= Porto Vivo =

"Porto Vivo", literally translating to "Porto Alive", is the name for an urban rejuvenation project in Porto, Portugal. The Porto City Council, ("Camara municipal") established this project when the City old Town was designated a World Heritage Site by UNESCO during 1998.

==History==
Porto City Council's officially appointed body, The Society of Urban Rehabilitation of Oporto, was created specifically to take charge of and carry out this project. They are located in the Sé district of Porto, on Rua Mouzinho da Silveira, in the heart of the protection zone. The society was constituted on 27 of November 2004. Its mission is to elaborate the strategy, and promote the program of urban rejuvenation in Porto, by acting as mediator between property owners and investors, between holders and tenants, and where needed, to take charge the operation of urban rehabilitation, using the lawful powers conferred to it by the City Council.

The overall aim of the rehabilitation program is to rehabitate, and breathe new life into the inner city (The "Baixa" district), and the historical centre of Porto.
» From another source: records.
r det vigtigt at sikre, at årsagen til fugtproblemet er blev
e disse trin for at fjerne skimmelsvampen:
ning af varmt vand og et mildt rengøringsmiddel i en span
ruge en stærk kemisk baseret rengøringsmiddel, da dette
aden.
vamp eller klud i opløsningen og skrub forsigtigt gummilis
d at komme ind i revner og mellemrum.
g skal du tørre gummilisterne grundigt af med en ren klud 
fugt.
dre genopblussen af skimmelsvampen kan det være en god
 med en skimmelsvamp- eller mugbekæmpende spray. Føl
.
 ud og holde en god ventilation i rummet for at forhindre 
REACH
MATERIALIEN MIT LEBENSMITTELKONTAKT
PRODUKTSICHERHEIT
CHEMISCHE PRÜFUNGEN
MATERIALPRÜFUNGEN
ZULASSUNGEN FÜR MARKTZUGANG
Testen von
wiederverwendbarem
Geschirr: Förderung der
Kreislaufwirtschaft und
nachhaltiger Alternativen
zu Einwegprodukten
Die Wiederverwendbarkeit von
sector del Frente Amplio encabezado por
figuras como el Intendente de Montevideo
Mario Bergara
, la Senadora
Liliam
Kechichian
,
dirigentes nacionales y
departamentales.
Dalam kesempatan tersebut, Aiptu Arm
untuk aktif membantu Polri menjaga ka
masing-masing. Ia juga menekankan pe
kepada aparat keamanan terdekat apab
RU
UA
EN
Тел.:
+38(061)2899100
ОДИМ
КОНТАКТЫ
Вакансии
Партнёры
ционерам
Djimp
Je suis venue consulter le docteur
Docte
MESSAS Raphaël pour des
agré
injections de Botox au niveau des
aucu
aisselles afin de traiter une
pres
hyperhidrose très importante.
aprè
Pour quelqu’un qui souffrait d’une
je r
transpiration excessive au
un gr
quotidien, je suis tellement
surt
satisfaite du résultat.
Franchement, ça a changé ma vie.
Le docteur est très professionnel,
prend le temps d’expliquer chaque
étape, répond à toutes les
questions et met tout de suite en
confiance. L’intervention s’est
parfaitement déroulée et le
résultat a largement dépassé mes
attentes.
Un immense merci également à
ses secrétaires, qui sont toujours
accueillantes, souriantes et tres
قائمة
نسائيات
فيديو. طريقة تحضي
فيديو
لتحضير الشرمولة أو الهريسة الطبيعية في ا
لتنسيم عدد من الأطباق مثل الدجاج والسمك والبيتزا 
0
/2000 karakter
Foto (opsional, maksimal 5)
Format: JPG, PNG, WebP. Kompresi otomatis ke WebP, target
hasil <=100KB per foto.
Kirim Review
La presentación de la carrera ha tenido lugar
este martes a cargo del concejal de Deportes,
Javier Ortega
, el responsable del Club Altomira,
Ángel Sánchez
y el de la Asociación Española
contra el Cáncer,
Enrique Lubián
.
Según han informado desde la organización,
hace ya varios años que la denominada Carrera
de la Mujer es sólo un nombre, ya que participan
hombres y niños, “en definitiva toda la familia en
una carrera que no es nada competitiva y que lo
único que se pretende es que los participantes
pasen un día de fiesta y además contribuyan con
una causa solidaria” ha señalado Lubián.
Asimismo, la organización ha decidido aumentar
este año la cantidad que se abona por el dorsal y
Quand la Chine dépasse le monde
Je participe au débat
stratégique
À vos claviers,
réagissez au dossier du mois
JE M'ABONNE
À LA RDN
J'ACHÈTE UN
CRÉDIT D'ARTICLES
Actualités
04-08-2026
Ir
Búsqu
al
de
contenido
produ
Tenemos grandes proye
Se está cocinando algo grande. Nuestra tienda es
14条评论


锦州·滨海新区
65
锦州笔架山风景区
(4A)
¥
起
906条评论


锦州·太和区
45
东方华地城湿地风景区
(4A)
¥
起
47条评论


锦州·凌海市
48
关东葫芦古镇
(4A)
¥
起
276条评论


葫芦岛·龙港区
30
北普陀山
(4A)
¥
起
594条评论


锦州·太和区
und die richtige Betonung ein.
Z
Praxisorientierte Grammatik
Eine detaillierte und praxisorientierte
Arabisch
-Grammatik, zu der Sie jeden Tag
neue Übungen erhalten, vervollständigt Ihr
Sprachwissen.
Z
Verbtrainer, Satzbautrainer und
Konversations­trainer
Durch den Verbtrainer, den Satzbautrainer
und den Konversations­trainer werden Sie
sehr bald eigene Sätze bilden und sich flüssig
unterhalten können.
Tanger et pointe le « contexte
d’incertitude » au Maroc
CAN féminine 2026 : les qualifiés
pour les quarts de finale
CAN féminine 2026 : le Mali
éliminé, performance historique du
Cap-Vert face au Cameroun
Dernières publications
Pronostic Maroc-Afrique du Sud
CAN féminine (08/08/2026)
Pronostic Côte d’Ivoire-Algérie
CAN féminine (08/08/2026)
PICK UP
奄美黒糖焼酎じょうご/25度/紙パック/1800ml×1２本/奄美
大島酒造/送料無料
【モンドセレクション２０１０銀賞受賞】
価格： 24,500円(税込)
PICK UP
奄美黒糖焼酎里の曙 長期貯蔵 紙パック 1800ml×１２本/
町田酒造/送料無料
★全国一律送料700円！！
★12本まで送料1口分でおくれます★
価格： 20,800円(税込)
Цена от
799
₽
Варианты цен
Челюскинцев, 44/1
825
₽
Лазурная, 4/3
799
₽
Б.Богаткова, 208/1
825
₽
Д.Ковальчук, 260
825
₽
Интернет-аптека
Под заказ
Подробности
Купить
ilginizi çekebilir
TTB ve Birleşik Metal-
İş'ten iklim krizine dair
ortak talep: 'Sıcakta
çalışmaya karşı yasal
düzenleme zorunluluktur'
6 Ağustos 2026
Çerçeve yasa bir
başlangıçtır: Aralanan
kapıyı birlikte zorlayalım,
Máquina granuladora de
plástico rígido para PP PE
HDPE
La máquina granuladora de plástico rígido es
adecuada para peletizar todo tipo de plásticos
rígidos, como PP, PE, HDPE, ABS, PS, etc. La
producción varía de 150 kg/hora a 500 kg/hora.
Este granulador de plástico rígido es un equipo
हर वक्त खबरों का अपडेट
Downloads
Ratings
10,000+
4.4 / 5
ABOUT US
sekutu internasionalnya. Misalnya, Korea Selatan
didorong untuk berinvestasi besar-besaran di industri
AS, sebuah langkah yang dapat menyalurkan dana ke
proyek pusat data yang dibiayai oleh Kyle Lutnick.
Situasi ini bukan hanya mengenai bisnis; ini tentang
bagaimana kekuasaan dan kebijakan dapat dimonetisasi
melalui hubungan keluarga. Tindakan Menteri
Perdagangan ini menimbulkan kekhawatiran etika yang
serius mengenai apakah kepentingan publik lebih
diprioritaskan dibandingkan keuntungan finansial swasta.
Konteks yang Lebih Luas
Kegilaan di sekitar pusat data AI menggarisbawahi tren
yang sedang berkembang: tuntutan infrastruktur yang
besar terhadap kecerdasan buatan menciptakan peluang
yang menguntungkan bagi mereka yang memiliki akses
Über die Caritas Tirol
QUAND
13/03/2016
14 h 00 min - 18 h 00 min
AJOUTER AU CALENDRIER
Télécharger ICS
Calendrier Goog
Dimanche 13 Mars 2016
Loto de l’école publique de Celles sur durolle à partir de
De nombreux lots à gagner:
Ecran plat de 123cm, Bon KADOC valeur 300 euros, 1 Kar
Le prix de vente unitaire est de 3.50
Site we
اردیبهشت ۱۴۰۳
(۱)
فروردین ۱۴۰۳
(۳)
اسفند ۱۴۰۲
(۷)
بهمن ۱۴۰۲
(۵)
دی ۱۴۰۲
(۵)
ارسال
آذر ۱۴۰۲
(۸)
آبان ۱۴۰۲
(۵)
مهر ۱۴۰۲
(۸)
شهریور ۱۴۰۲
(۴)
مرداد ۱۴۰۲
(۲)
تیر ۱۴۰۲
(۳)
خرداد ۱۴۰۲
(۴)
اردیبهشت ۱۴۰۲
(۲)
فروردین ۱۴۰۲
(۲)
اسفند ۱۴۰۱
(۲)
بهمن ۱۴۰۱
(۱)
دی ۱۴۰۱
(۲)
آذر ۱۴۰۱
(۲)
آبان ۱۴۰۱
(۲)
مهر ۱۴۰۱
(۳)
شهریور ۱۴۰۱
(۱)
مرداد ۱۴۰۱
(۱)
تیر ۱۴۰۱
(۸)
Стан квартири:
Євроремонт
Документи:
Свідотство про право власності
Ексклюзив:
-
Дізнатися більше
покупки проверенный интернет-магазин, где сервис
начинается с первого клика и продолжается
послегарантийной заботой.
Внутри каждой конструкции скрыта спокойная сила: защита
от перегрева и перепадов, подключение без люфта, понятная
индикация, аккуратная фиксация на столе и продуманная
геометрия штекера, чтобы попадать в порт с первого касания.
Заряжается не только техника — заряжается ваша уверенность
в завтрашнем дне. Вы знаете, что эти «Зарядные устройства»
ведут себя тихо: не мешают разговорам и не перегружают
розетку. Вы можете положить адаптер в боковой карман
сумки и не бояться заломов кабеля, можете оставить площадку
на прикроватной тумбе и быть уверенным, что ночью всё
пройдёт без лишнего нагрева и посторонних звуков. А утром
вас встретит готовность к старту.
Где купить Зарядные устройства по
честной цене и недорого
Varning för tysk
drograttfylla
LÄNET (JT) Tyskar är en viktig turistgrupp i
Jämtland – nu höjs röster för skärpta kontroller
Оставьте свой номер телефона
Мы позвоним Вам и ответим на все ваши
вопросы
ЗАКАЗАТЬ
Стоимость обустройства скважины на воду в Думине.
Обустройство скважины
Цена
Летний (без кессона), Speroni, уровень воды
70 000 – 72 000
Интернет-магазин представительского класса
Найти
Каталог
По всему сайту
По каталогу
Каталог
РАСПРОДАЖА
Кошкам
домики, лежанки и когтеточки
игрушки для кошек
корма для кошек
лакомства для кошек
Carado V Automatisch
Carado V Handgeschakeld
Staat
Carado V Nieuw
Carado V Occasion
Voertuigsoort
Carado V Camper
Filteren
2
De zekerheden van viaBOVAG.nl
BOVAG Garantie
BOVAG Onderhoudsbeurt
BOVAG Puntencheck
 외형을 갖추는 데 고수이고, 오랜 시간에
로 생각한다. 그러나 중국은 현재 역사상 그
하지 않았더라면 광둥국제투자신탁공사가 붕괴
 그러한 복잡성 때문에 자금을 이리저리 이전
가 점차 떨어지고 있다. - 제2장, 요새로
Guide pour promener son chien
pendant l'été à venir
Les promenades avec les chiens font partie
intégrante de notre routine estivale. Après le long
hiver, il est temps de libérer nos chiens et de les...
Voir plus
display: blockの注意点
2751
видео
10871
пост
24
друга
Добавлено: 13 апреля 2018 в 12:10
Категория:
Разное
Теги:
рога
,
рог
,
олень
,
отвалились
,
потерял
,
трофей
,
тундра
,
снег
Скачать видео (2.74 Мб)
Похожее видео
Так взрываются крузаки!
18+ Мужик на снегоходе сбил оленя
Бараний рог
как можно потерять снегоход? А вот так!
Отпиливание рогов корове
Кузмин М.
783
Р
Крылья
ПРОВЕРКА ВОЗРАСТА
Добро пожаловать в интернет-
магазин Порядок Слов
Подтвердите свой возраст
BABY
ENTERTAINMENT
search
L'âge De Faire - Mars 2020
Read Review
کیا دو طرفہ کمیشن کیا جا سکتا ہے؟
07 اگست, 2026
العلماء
This involves renovation of much of the older, more neglected residential and other historically significant buildings, especially in the area bounded by the ancient city walls, defined by UNESCO as being a world heritage conservation zone during 1996.

==Objectives==
The society has 5 declared objectives:
- To refurbish the buildings and structures of the City Centre.
- To revitalise the local economy of the City Centre.
- To renew and enhance the social aspects of the City Centre.
- To modernise the infrastructure of the City Centre.
- To facilitate efficient management of the renewed City Centre.

In addition to the many historical buildings renovated to date as part of Porto Vivo, the program has also yielded the Porto Metro, the upgrading & expansion of Francisco Sá Carneiro Airport, the construction of many new buildings including the Casa da Música theatre, the Infante Dom Henrique Bridge, and the upgrading of the Dom Luis I Bridge.